Miss Fazikas used the public hearing on the proposed FY2026 budget to raise detailed concerns about staffing and the city’s water operations fund, asking the council to explain why an additional IT position is budgeted and why portions of general-fund employee pay are funded from water and waterfront revenue.
“I estimate about 55 city employees in total from various city departments and divisions who received part of their compensation from the waterfront,” Miss Fazikas said, asking the council to show where the water-fund share of department totals is disclosed and why a $279,000 payment in lieu of taxes (PILOT) remains unchanged despite past plans to phase it out.
City Manager (Nicholas) responded that transfers from the water fund have long been used to pay for specific functions — for example, water-billing clerks and the portion of public-works activity supporting water construction — and that the aggregate transfer level has not increased in the past six years. He said staff can identify examples of shared labor and defended the current accounting practice as historically consistent.

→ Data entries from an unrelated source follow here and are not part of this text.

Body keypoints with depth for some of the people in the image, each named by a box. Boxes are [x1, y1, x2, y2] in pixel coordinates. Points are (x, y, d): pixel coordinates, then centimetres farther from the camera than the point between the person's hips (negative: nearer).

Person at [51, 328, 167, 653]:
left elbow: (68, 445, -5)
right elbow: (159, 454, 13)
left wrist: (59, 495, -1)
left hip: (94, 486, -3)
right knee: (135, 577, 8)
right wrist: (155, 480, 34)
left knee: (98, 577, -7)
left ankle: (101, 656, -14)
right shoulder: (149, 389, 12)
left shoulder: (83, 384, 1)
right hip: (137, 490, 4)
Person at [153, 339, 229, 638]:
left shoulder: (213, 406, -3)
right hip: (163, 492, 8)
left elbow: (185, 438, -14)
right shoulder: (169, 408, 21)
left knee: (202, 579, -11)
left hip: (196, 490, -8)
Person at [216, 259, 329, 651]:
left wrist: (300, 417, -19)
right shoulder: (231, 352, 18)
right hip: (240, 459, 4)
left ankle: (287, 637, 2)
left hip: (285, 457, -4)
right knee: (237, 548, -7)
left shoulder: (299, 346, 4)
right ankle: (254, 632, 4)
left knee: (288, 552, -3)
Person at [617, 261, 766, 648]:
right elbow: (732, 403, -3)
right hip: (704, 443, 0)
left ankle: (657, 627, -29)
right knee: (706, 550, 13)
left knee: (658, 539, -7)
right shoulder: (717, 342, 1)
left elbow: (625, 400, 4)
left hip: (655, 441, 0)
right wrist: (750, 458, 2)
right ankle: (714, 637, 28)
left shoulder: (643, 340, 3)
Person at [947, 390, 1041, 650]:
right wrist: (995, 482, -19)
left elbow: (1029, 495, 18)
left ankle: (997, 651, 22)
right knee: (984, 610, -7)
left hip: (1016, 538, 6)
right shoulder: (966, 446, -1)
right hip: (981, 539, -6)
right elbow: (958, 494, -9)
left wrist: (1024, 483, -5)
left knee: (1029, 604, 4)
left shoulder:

Miss Fazikas also pressed about public-safety technology: she asked why public-safety cameras were budgeted in the IT department rather than the police budget, asked what the $100,000 investigative equipment reserve would buy, and questioned plans to replace license-plate-reader cameras with the vendor Flock, citing the company’s “record of noncompliance with state privacy laws.” The city did not provide new procurement decisions in response that evening; the public hearing was closed at 6:18 p.m.
Why it matters: The questions focus on how utility funds and internal allocations affect public transparency and how surveillance purchases are categorized and justified in the budget. The council signaled the budget will return to later agenda discussion, while staff said the accounting approach follows longstanding practice.
Next steps: The FY2026 budget ordinance (Ordinance 2025-048) was presented on first reading; council members may revisit staffing and fund-allocation details in subsequent meetings or in the materials accompanying the final budget vote.